◆ WORK INSTRUCTIONS:
[1] In the forum discussion below about unpaid rent during COVID, how many units does the person who opened the thread say they manage?
[2] Pick up the forum discussion below about unpaid rent during COVID and continue it from its last sentence.

Start of DOCUMENT SEGMENT

I've read news reports that say up to 20% of rent has gone unpaid in the last couple of months. I manage 350 units and all but one has paid (we extended grace far longer than normal but now we're in the process of eviction). I network with hundreds of property managers around the country and almost all of them are in the same boat as me.
My only thought is that the higher percentage of unpaid rent must be with private Landlords. Maybe they don't run a tight ship and Tenants are taking advantage of the situation?
What's your experience? What are you hearing in your market?
And do you expect it to get better now that COVID restrictions are being lifted, or will it continue to worsen?
- Nathan Gesner
We self manage six rentals in Florida. All of our year round tenants have paid early or on time but our AirBnB has been empty since March. We paid full refunds to our people who cancelled during Covid but we are looking at an empty rental probably until season in January.
It is lower end properties that are seeing late payments. The other issue is that people are taking longer to pay rent, so by June 6 it may be 20 percent late, but by the end of the month, most people are caught up.
Private landlord w/nine units on the east coast. 100% rent collected through June.
One of the reasons rent was slow is that the stimulus and unemployment checks were slow to get to people. For most of my tenants enhanced unemployment paid better than their jobs, but if they aren't getting those checks they are in line at the food banks. Where I expect problems is around September and October. Many of my tenants work for the local schools and expect there will be fits and starts when they reopen and these are hourly employees, not like the teachers who get paid regardless.

End of DOCUMENT SEGMENT
Start of SOURCE MATERIAL

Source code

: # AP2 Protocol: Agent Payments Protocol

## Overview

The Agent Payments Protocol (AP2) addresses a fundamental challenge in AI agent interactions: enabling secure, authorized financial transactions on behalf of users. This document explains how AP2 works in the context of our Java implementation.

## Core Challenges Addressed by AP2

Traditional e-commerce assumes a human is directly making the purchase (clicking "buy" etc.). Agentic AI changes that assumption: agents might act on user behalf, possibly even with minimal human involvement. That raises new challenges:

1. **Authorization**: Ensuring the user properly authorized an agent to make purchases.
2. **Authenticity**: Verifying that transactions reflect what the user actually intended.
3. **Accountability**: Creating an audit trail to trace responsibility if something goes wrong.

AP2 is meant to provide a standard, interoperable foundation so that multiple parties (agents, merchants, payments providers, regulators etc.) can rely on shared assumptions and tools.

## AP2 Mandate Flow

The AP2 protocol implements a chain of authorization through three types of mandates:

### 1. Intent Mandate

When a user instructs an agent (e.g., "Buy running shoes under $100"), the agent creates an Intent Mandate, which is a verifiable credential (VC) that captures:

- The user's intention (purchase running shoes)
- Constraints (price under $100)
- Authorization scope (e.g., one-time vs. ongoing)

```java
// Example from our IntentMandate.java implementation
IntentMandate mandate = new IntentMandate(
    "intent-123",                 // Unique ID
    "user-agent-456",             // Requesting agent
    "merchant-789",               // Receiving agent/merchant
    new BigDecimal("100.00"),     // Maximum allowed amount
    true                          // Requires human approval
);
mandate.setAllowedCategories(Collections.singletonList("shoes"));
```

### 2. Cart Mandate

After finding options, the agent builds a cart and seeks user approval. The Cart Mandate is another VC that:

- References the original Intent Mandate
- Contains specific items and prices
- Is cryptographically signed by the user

End of SOURCE MATERIAL

◆ TASK ANSWERS:
[1] 350 units.

[2]
2 out of 9 tenants in Baltimore paid :(
In Duluth, MN - 6 units, 6 fully paid for both April and May. And I've heard from other landlords in the area that they've had no issues receiving payment either. Seems like media hype to me to say there's a massive drop in rent collections. Heck, a lot of people right now are making more on unemployment and with their stimulus checks than they did when they were working, so why would they not have money to pay their rent the past couple of months?
Originally posted by @Nathan Gesner:
Originally posted by @Mary M.:
Not sure your sources, but the stats I am seeing says about 93% of rent is being paid.
You can track it here https://www.nmhc.org/research-...
ps - i am in the middle of a 1031, but before I closed on my downleg I was at 100% collection in my 10 units
I'm referring to news articles that cite numbers like 20% or even as high as 30% of renters not paying.
nmhc shows almost 20% haven't paid rent by the 16th of the month so maybe journalists write the stories early in the month and never follow through to the end when tenants catch up.
As the saying goes, there are lies, damn lies, and statistics. Looking at one number in isolation is meaningless.
A benchmark must be used provide context for the analysis to have any usefulness:
This shows the benchmark is between 83-82%. Now the change in methodology that was mentioned is valid, but since the data they collect for payment up to March 6th 2020 was 69%,
and that occurred before the stimulus checks were cut and the data methodology was changed, we can make an assumption, that at least for April, May, and June, that the apples to apples comparison under the original methodology isn't lower than that.
So the actual unpaid rent has changed around 10% due to COVID. But that is just for payments by the 6th of the month.
At the end of the day, all that matters is that your tenants don't get behind on rent, so the above graph shows that rent collection has declined 1-2% from this time last year.
So the real question is , why has collections only fallen such a small amount?
I'd hazard to guess that since this survey is of professionally managed apartments and that professionally managed apartment buildings tend to be more C+, B, A class that it is probably a fair assumption to say that COVID hasn't hit these areas as hard as the more fragmented smaller landlord space.
Private Landlord and all 15 tenants have paid.. While some were late all paid. Waived late fees on those that paid before the end of the Month (May)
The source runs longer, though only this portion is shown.